*Document passage*.

Start of Block

The digital currency is referred to as bitcoin (with lower “b”) or simply BTC. It was created by a person (or group) under the pseudonym Satoshi Nakamoto.
The idea was to create a unique digital payment system that would permit borderless financial transactions to occur without the need for mediators like banks or governments.
The promise of Bitcoin is that it can become a global payment platform that is not in the control of any company, government, or special interest (other than the developers and miners of the Bitcoin community).
The bitcoin system is a collection of computers (also referred to as “nodes” or “miners”) that all run bitcoin’s code and store its blockchain. Metaphorically, a blockchain can be thought of as a collection of blocks. In each block is a collection of transactions. Because all the computers running the blockchain has the same list of blocks and transactions, and can transparently see these new blocks being filled with new bitcoin transactions, no one can cheat the system.
Anyone, whether they run a bitcoin “node” or not, can see these transactions occurring live. In order to achieve a nefarious act, a bad actor would need to operate 51% of the computing power that makes up bitcoin. Bitcoin has around 12,000 nodes, as of February 2021, and this number is growing, making such an attack quite unlikely.
But in the event that an attack was to happen, the bitcoin miners the people who take part in the bitcoin network with their computer would likely fork to a new blockchain making the effort the bad actor put forth to achieve the attack a waste.
Balances of bitcoin tokens are kept using public and private “keys,” which are long strings of numbers and letters linked through the mathematical encryption algorithm that was used to create them. The public key (comparable to a bank account number) serves as the address which is published to the world and to which others may send bitcoins.
The private key (comparable to an ATM PIN) is meant to be a guarded secret and only used to authorize BTC transmissions. Bitcoin keys should not be confused with a bitcoin wallet, which is a physical or digital device that facilitates the trading of bitcoin and allows users to track ownership of coins.

End of Block

Extracted data entries
Start of Block

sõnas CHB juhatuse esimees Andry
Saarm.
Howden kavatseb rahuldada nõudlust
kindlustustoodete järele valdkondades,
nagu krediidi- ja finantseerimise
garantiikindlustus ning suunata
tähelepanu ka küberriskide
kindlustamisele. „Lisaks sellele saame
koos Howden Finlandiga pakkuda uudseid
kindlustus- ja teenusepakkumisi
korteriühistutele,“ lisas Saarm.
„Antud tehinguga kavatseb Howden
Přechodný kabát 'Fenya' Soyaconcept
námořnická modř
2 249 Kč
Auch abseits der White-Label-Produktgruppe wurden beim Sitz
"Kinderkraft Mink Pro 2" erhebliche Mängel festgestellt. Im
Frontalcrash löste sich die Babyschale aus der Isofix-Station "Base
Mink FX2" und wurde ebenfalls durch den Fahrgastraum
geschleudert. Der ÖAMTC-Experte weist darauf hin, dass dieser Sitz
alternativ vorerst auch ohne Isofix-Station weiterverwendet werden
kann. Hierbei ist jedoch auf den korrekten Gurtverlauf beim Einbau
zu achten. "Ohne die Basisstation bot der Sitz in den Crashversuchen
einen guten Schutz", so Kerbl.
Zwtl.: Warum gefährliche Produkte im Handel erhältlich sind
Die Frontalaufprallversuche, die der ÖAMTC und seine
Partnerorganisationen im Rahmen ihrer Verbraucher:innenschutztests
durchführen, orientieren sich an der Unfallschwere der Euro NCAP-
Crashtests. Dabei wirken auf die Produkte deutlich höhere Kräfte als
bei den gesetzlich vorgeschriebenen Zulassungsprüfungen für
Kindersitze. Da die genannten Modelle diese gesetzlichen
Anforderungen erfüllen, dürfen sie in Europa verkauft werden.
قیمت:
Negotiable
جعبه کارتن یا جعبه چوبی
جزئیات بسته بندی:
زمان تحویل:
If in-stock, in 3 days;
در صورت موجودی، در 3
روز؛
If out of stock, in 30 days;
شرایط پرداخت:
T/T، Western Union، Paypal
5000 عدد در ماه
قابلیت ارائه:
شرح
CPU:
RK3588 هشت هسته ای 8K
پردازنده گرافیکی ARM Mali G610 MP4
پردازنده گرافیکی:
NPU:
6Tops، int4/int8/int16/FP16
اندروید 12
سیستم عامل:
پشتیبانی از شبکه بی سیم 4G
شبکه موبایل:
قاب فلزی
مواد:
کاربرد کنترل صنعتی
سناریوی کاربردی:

End of Block

According to the bitcoin passage, why can no one cheat the system? Answer in one to three sentences.

*Result for this task*. All the computers running the blockchain have the same list of blocks and transactions. They can also transparently see new blocks being filled with new bitcoin transactions.